I have learned in the last few years that having truly white hair is an automatic ticket to assistance from at least one strapping young man onboard. Far be it from me to turn down, “May I help you put that overhead?”

“Oh, thank you so much. What a nice thing to do!” I always feign surprise, but it happens every time. And these younger people need the positive reinforcement that helping a great-grandmother lookalike brings. I should travel with little bags of cookies.

After two plane flights, a few hours’ drive, and supper with the family, I finally arrived in my Greenville, Mississippi hotel room. Plum tuckered out – too whooped to write. I began the column the next morning for an hour before the memorial, and managed another hour before bedtime.

Sunday morning, the gathering over, I rode back to Little Rock, arriving four hours before hotel check-in. Yikes. I was desperate for some computer time. The room clerk probably doesn’t witness white-haired laptop anxiety often, and she took pity before hysteria set in. Good call. Thanks to her I was able to pound out a few more paragraphs before dinner.

The next morning, I boarded my morning flight to Charlotte, my first stop. A nice young man said, “May I help you put that in the overhead?” Thanking him profusely, I instantly regretted not snagging some cookies from the hotel freebies.

Charlotte was a three-hour layover before the flight to Buffalo. I was lucky to get a seat at the computer charging desk, and plugged in. Despite all the distractions, I managed another paragraph or two, then realized I had a problem. I needed to find “the Necessary” and some lunch before the next flight.

=-=-=-=-=

#### [EXERCISE]
According to the travel account, why would the writer like to travel with little bags of cookies? Explain in one to three sentences.

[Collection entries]
=-=-=-=-=

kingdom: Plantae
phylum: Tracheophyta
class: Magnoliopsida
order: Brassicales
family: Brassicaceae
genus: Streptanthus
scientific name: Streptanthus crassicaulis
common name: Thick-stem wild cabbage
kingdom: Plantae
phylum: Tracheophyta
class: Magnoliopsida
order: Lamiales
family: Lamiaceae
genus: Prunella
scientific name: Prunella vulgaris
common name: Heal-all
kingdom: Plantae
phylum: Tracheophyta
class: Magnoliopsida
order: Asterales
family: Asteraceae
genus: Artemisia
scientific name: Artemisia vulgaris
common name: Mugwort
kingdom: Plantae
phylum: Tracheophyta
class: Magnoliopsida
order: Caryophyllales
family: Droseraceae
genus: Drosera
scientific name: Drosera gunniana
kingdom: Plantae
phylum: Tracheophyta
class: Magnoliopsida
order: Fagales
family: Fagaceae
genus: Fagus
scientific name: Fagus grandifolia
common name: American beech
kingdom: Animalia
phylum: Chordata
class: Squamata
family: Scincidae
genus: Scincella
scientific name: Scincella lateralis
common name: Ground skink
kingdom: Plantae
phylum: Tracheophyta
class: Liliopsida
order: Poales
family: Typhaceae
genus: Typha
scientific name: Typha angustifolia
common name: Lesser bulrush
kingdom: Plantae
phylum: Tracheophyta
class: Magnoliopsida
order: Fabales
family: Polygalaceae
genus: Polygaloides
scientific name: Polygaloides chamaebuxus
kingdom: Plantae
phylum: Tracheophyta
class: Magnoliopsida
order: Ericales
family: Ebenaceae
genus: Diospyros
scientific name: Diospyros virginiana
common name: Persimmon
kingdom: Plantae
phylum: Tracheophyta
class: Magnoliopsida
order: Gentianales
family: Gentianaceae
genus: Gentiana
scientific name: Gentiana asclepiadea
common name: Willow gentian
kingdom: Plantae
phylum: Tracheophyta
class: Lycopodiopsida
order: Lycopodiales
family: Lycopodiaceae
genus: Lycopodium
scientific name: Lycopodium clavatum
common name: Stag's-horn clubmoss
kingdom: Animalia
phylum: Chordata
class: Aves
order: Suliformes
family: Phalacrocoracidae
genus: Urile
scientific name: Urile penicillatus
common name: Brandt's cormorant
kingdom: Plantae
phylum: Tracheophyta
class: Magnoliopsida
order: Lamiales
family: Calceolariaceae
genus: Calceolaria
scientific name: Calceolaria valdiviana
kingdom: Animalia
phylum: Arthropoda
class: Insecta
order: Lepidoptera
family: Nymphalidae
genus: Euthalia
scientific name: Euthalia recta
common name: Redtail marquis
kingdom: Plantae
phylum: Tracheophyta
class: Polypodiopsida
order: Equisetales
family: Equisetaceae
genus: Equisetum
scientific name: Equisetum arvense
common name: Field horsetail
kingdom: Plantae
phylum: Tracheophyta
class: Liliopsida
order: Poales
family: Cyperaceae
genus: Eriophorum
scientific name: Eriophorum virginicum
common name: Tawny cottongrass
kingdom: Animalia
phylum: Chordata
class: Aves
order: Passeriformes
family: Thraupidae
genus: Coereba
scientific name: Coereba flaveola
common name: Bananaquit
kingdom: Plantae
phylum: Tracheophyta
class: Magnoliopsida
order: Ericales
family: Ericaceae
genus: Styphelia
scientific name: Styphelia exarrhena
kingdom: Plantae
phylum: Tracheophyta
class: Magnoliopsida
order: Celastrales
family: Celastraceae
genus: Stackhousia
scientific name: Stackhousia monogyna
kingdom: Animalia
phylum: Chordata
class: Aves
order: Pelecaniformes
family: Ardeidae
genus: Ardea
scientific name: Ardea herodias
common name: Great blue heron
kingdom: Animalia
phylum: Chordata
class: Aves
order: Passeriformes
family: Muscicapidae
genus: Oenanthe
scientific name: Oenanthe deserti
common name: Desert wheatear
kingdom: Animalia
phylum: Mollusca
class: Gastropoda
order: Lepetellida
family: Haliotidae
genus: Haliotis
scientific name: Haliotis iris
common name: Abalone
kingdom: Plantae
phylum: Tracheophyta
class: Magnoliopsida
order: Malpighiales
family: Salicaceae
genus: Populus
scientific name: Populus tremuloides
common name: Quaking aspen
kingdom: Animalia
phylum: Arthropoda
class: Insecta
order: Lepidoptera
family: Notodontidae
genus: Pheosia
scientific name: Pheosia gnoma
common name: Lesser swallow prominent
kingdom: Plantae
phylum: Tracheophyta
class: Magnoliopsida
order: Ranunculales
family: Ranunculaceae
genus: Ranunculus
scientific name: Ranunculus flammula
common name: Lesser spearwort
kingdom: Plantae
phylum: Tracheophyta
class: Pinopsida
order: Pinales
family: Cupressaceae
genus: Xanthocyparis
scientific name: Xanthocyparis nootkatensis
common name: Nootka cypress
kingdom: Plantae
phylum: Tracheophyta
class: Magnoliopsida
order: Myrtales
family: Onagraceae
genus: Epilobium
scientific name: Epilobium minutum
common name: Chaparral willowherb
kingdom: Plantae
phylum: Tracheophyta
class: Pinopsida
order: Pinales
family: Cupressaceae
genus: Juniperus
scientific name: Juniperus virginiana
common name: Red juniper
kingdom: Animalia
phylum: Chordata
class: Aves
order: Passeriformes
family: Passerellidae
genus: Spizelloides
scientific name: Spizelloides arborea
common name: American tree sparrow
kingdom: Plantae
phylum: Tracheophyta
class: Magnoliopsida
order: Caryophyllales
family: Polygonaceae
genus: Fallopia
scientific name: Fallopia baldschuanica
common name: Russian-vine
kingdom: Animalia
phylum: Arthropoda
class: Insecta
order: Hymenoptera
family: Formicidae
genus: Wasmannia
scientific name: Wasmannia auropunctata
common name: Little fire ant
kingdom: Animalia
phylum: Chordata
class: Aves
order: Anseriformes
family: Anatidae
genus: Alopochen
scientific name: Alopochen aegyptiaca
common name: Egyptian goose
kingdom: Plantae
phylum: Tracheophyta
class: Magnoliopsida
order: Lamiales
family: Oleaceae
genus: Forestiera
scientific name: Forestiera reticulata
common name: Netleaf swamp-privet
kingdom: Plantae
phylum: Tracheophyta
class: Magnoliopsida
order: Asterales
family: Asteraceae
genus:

=-=-=-=-=

#### [REPLY]
The writer always gets help putting bags in the overhead bin and believes younger people need the positive reinforcement that comes from helping someone who looks like a great-grandmother. Cookies would provide that reinforcement.